● Aim of the task: Nothing but the lines from the one containing "index tip: (407, 306)" through the one containing "ring dip: (505, 75)", both included, should be given again, each exactly as written below.

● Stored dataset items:
=======

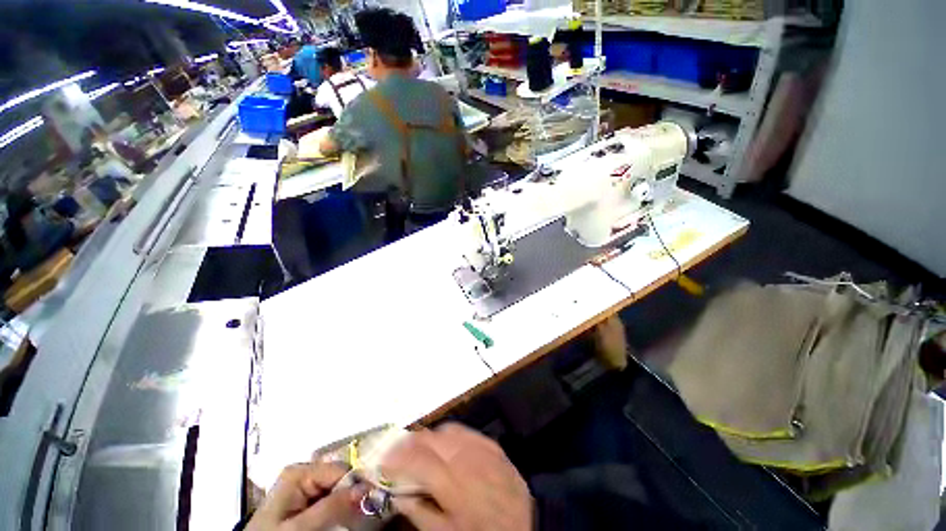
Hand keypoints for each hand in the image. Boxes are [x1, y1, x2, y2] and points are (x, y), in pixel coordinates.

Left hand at [248, 461, 364, 530]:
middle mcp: (304, 472)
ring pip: (337, 487)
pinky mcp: (304, 497)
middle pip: (339, 476)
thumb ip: (330, 507)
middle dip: (351, 492)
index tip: (371, 500)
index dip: (356, 484)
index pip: (340, 469)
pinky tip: (340, 515)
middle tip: (364, 510)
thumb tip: (365, 487)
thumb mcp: (299, 527)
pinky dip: (338, 506)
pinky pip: (329, 496)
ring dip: (346, 501)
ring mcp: (304, 485)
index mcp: (300, 472)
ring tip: (353, 514)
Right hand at [382, 424, 531, 530]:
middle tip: (397, 451)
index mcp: (451, 483)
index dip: (395, 458)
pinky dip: (449, 434)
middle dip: (409, 442)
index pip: (416, 460)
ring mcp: (479, 446)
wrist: (526, 523)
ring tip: (419, 447)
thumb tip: (398, 496)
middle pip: (430, 438)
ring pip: (445, 430)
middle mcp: (464, 457)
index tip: (383, 461)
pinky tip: (445, 443)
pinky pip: (464, 430)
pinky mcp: (490, 443)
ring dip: (428, 436)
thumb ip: (420, 513)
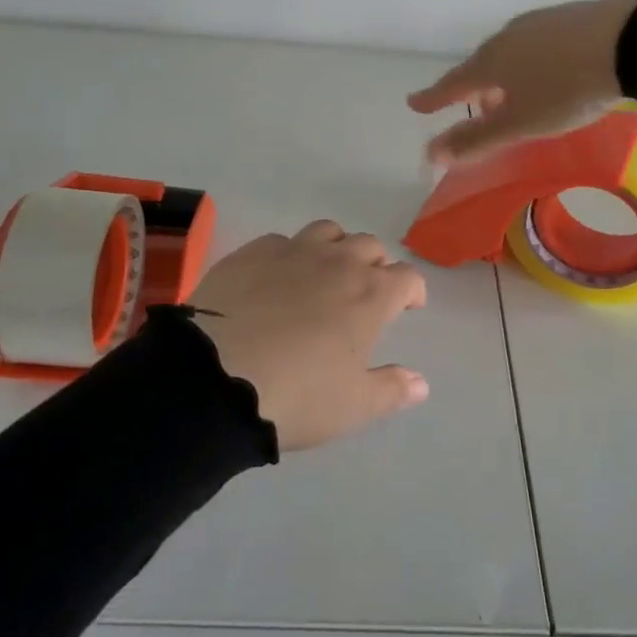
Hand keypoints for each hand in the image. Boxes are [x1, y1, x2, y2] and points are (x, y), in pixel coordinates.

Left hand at [189, 220, 429, 452]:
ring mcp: (291, 252)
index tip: (407, 306)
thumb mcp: (353, 406)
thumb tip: (421, 383)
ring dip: (335, 247)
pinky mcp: (250, 253)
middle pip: (369, 246)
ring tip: (325, 272)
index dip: (412, 290)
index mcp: (371, 295)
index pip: (407, 277)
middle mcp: (337, 262)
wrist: (215, 378)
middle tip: (365, 293)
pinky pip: (280, 241)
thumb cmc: (298, 395)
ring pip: (327, 231)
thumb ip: (392, 390)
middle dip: (375, 265)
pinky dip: (289, 254)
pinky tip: (276, 278)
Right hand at [407, 0, 636, 164]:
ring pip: (511, 52)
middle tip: (475, 105)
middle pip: (482, 65)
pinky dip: (533, 62)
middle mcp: (508, 36)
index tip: (414, 104)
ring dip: (505, 75)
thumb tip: (431, 154)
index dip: (434, 98)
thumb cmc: (565, 89)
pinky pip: (538, 43)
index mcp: (490, 62)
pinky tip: (551, 69)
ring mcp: (540, 22)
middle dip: (475, 87)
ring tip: (515, 92)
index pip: (453, 84)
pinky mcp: (570, 16)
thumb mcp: (520, 123)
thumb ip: (476, 140)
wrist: (628, 41)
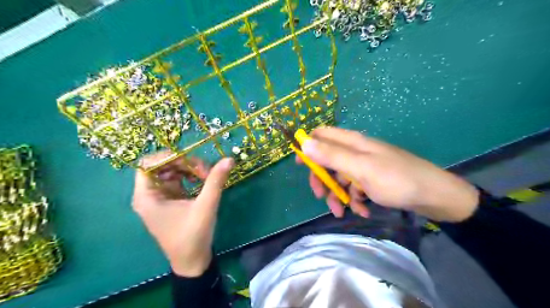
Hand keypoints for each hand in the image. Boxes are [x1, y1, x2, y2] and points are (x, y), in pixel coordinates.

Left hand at [134, 152, 235, 276]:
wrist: (192, 261)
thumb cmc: (193, 236)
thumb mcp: (205, 206)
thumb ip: (215, 181)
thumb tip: (229, 159)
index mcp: (147, 196)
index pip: (147, 164)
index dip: (167, 157)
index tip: (190, 160)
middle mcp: (149, 194)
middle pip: (162, 166)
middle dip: (184, 163)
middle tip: (205, 170)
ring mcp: (160, 197)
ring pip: (171, 171)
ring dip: (188, 169)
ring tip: (206, 175)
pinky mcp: (170, 200)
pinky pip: (177, 180)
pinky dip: (190, 177)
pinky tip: (202, 181)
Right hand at [296, 127, 476, 222]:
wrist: (435, 196)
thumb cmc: (397, 179)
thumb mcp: (361, 168)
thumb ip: (332, 155)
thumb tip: (303, 143)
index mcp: (352, 142)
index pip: (322, 135)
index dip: (308, 146)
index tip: (300, 165)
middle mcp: (356, 151)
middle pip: (327, 160)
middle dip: (322, 178)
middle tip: (321, 195)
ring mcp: (364, 166)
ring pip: (340, 177)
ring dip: (339, 195)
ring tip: (343, 212)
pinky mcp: (372, 180)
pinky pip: (354, 188)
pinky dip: (354, 200)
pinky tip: (362, 211)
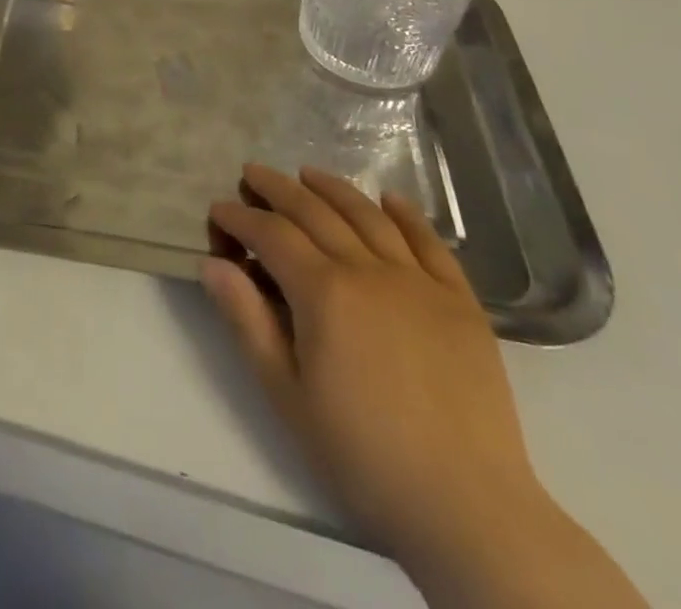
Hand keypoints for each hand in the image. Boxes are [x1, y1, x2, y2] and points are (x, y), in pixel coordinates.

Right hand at [205, 164, 543, 568]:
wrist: (468, 507)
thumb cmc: (363, 454)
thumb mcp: (287, 394)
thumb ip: (247, 321)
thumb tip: (212, 263)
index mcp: (324, 292)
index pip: (272, 234)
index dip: (240, 216)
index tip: (219, 208)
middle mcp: (368, 270)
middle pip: (315, 212)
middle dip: (278, 188)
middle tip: (252, 173)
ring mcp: (419, 282)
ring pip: (368, 215)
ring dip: (333, 188)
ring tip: (307, 173)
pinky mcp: (460, 301)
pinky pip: (430, 242)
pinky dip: (406, 214)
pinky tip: (389, 199)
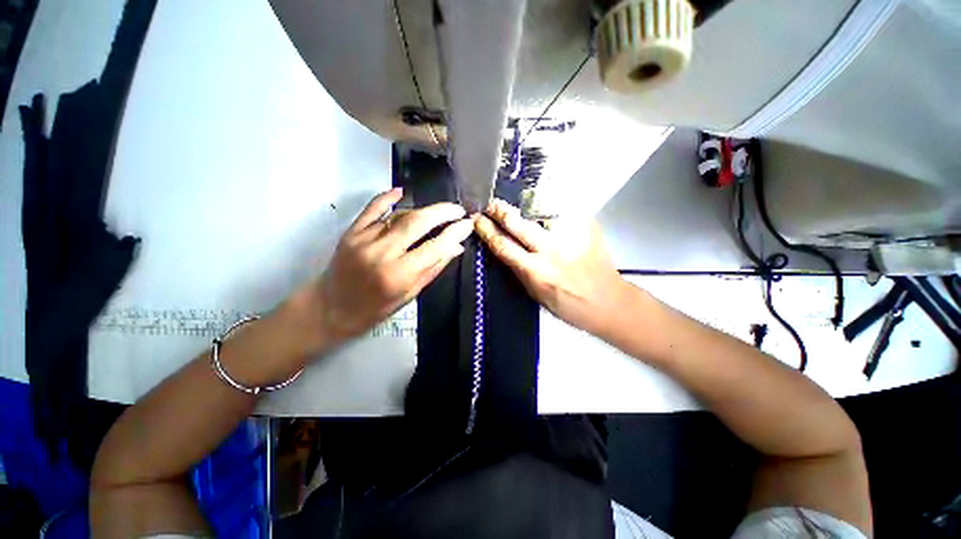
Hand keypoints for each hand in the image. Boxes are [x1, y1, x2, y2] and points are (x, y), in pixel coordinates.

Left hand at [295, 189, 472, 349]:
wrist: (332, 308)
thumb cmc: (375, 308)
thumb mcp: (410, 295)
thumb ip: (433, 269)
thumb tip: (455, 247)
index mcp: (399, 275)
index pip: (435, 247)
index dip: (455, 233)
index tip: (468, 224)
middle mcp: (382, 253)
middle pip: (418, 222)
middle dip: (443, 212)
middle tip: (458, 209)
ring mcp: (364, 239)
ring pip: (400, 215)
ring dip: (423, 211)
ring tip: (438, 212)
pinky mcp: (351, 232)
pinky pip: (372, 209)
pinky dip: (387, 198)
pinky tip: (400, 191)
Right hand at [475, 199, 627, 335]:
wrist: (608, 302)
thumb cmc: (569, 305)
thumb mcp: (536, 294)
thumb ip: (520, 270)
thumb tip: (504, 249)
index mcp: (536, 272)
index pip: (503, 246)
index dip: (487, 230)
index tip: (478, 220)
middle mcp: (551, 251)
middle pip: (518, 224)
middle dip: (500, 211)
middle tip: (491, 204)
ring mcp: (570, 237)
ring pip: (541, 212)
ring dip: (524, 205)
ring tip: (514, 201)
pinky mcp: (586, 229)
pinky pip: (563, 211)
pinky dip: (549, 205)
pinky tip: (542, 201)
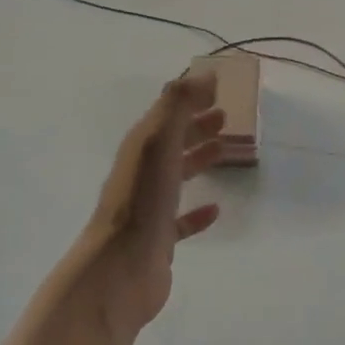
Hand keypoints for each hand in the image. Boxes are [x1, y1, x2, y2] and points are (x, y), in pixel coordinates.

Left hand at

=======

● Written answer:
index tip: (407, 306)
thumb mcp: (353, 406)
thumb tip: (421, 383)
ring dip: (335, 247)
pinky mcp: (250, 253)
middle pip: (369, 246)
ring tip: (325, 272)
index dip: (412, 290)
index mcp: (371, 295)
index pip: (407, 277)
middle mcp: (337, 262)
wrist: (215, 378)
middle tip: (365, 293)
pinky pip: (280, 241)
thumb cmc: (298, 395)
ring pip: (327, 231)
thumb ip: (392, 390)
middle dip: (375, 265)
pinky dip: (289, 254)
pinky tip: (276, 278)
Right hand at [407, 0, 636, 164]:
ring pip: (511, 52)
middle tip: (475, 105)
middle pip: (482, 65)
pinky dip: (533, 62)
middle mcp: (508, 36)
index tip: (414, 104)
ring dip: (505, 75)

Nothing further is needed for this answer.